- [Assigned task] Please set down the listing exactly, from the first line to the last.

- [Data records]
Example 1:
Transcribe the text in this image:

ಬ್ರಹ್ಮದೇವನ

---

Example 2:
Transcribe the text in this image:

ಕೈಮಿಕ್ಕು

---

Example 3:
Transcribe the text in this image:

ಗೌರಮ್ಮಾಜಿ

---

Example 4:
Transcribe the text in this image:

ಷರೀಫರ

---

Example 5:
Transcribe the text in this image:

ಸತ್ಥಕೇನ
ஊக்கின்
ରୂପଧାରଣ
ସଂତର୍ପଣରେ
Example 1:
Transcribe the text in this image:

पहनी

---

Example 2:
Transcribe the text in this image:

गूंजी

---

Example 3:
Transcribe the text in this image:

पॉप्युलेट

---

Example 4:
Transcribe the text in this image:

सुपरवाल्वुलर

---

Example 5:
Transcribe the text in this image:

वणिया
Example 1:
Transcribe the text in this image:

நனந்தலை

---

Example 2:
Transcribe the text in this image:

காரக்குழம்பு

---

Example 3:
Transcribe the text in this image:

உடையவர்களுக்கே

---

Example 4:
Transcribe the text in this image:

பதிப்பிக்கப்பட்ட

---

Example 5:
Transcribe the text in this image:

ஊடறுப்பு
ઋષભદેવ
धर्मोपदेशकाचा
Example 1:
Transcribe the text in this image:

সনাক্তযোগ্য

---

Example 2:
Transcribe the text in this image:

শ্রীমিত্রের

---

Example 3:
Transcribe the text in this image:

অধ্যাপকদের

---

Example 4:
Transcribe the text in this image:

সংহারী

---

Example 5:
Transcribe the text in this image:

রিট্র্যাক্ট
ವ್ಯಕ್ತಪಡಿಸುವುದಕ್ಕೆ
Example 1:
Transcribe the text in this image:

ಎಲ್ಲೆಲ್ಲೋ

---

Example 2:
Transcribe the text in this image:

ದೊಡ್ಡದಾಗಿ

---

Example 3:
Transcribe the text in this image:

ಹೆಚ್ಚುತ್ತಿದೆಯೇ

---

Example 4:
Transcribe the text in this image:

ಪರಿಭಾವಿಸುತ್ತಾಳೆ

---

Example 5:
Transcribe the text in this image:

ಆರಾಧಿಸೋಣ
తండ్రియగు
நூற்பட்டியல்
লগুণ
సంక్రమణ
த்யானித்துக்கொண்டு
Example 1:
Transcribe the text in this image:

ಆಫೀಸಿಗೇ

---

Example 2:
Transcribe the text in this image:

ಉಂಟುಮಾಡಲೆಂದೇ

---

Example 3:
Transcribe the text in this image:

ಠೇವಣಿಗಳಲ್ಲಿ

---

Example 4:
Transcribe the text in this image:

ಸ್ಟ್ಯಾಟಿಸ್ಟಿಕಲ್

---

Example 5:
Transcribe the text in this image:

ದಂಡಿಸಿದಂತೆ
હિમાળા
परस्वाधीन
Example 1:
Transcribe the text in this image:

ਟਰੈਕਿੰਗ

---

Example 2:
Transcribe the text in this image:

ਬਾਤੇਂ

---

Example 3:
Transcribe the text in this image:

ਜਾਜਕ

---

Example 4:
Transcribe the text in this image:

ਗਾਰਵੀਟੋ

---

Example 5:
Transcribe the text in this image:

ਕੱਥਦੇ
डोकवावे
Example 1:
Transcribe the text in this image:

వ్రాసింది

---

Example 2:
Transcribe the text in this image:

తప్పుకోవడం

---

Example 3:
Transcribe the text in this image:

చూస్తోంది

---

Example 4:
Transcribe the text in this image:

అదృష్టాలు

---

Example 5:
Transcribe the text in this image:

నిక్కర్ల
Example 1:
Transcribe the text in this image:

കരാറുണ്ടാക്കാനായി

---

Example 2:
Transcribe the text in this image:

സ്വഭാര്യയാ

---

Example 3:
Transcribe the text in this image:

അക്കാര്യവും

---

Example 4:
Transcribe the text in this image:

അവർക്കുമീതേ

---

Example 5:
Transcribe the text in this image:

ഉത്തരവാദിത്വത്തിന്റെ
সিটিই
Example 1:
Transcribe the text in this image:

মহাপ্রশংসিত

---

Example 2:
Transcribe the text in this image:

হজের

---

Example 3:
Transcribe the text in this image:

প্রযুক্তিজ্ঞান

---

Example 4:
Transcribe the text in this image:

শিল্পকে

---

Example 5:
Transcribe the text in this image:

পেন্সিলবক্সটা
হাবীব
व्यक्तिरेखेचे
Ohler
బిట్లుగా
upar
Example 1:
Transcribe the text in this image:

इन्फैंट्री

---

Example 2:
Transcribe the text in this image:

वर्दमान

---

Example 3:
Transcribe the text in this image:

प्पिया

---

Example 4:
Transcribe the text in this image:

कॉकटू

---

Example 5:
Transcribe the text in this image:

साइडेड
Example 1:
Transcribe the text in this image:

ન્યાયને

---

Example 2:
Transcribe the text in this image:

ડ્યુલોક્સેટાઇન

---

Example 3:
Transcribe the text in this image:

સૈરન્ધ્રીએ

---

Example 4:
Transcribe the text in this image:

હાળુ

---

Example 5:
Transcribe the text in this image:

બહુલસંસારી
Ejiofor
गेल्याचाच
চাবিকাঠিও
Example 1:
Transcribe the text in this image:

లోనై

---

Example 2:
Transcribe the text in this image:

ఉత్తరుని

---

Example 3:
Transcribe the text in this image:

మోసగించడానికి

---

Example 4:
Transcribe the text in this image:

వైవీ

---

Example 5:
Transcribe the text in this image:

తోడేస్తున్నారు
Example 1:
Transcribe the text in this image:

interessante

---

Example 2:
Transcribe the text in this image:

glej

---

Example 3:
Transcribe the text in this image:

- [Answer section]
Example 1:
Transcribe the text in this image:

ಬ್ರಹ್ಮದೇವನ

---

Example 2:
Transcribe the text in this image:

ಕೈಮಿಕ್ಕು

---

Example 3:
Transcribe the text in this image:

ಗೌರಮ್ಮಾಜಿ

---

Example 4:
Transcribe the text in this image:

ಷರೀಫರ

---

Example 5:
Transcribe the text in this image:

ಸತ್ಥಕೇನ
ஊக்கின்
ରୂପଧାରଣ
ସଂତର୍ପଣରେ
Example 1:
Transcribe the text in this image:

पहनी

---

Example 2:
Transcribe the text in this image:

गूंजी

---

Example 3:
Transcribe the text in this image:

पॉप्युलेट

---

Example 4:
Transcribe the text in this image:

सुपरवाल्वुलर

---

Example 5:
Transcribe the text in this image:

वणिया
Example 1:
Transcribe the text in this image:

நனந்தலை

---

Example 2:
Transcribe the text in this image:

காரக்குழம்பு

---

Example 3:
Transcribe the text in this image:

உடையவர்களுக்கே

---

Example 4:
Transcribe the text in this image:

பதிப்பிக்கப்பட்ட

---

Example 5:
Transcribe the text in this image:

ஊடறுப்பு
ઋષભદેવ
धर्मोपदेशकाचा
Example 1:
Transcribe the text in this image:

সনাক্তযোগ্য

---

Example 2:
Transcribe the text in this image:

শ্রীমিত্রের

---

Example 3:
Transcribe the text in this image:

অধ্যাপকদের

---

Example 4:
Transcribe the text in this image:

সংহারী

---

Example 5:
Transcribe the text in this image:

রিট্র্যাক্ট
ವ್ಯಕ್ತಪಡಿಸುವುದಕ್ಕೆ
Example 1:
Transcribe the text in this image:

ಎಲ್ಲೆಲ್ಲೋ

---

Example 2:
Transcribe the text in this image:

ದೊಡ್ಡದಾಗಿ

---

Example 3:
Transcribe the text in this image:

ಹೆಚ್ಚುತ್ತಿದೆಯೇ

---

Example 4:
Transcribe the text in this image:

ಪರಿಭಾವಿಸುತ್ತಾಳೆ

---

Example 5:
Transcribe the text in this image:

ಆರಾಧಿಸೋಣ
తండ్రియగు
நூற்பட்டியல்
লগুণ
సంక్రమణ
த்யானித்துக்கொண்டு
Example 1:
Transcribe the text in this image:

ಆಫೀಸಿಗೇ

---

Example 2:
Transcribe the text in this image:

ಉಂಟುಮಾಡಲೆಂದೇ

---

Example 3:
Transcribe the text in this image:

ಠೇವಣಿಗಳಲ್ಲಿ

---

Example 4:
Transcribe the text in this image:

ಸ್ಟ್ಯಾಟಿಸ್ಟಿಕಲ್

---

Example 5:
Transcribe the text in this image:

ದಂಡಿಸಿದಂತೆ
હિમાળા
परस्वाधीन
Example 1:
Transcribe the text in this image:

ਟਰੈਕਿੰਗ

---

Example 2:
Transcribe the text in this image:

ਬਾਤੇਂ

---

Example 3:
Transcribe the text in this image:

ਜਾਜਕ

---

Example 4:
Transcribe the text in this image:

ਗਾਰਵੀਟੋ

---

Example 5:
Transcribe the text in this image:

ਕੱਥਦੇ
डोकवावे
Example 1:
Transcribe the text in this image:

వ్రాసింది

---

Example 2:
Transcribe the text in this image:

తప్పుకోవడం

---

Example 3:
Transcribe the text in this image:

చూస్తోంది

---

Example 4:
Transcribe the text in this image:

అదృష్టాలు

---

Example 5:
Transcribe the text in this image:

నిక్కర్ల
Example 1:
Transcribe the text in this image:

കരാറുണ്ടാക്കാനായി

---

Example 2:
Transcribe the text in this image:

സ്വഭാര്യയാ

---

Example 3:
Transcribe the text in this image:

അക്കാര്യവും

---

Example 4:
Transcribe the text in this image:

അവർക്കുമീതേ

---

Example 5:
Transcribe the text in this image:

ഉത്തരവാദിത്വത്തിന്റെ
সিটিই
Example 1:
Transcribe the text in this image:

মহাপ্রশংসিত

---

Example 2:
Transcribe the text in this image:

হজের

---

Example 3:
Transcribe the text in this image:

প্রযুক্তিজ্ঞান

---

Example 4:
Transcribe the text in this image:

শিল্পকে

---

Example 5:
Transcribe the text in this image:

পেন্সিলবক্সটা
হাবীব
व्यक्तिरेखेचे
Ohler
బిట్లుగా
upar
Example 1:
Transcribe the text in this image:

इन्फैंट्री

---

Example 2:
Transcribe the text in this image:

वर्दमान

---

Example 3:
Transcribe the text in this image:

प्पिया

---

Example 4:
Transcribe the text in this image:

कॉकटू

---

Example 5:
Transcribe the text in this image:

साइडेड
Example 1:
Transcribe the text in this image:

ન્યાયને

---

Example 2:
Transcribe the text in this image:

ડ્યુલોક્સેટાઇન

---

Example 3:
Transcribe the text in this image:

સૈરન્ધ્રીએ

---

Example 4:
Transcribe the text in this image:

હાળુ

---

Example 5:
Transcribe the text in this image:

બહુલસંસારી
Ejiofor
गेल्याचाच
চাবিকাঠিও
Example 1:
Transcribe the text in this image:

లోనై

---

Example 2:
Transcribe the text in this image:

ఉత్తరుని

---

Example 3:
Transcribe the text in this image:

మోసగించడానికి

---

Example 4:
Transcribe the text in this image:

వైవీ

---

Example 5:
Transcribe the text in this image:

తోడేస్తున్నారు
Example 1:
Transcribe the text in this image:

interessante

---

Example 2:
Transcribe the text in this image:

glej

---

Example 3:
Transcribe the text in this image:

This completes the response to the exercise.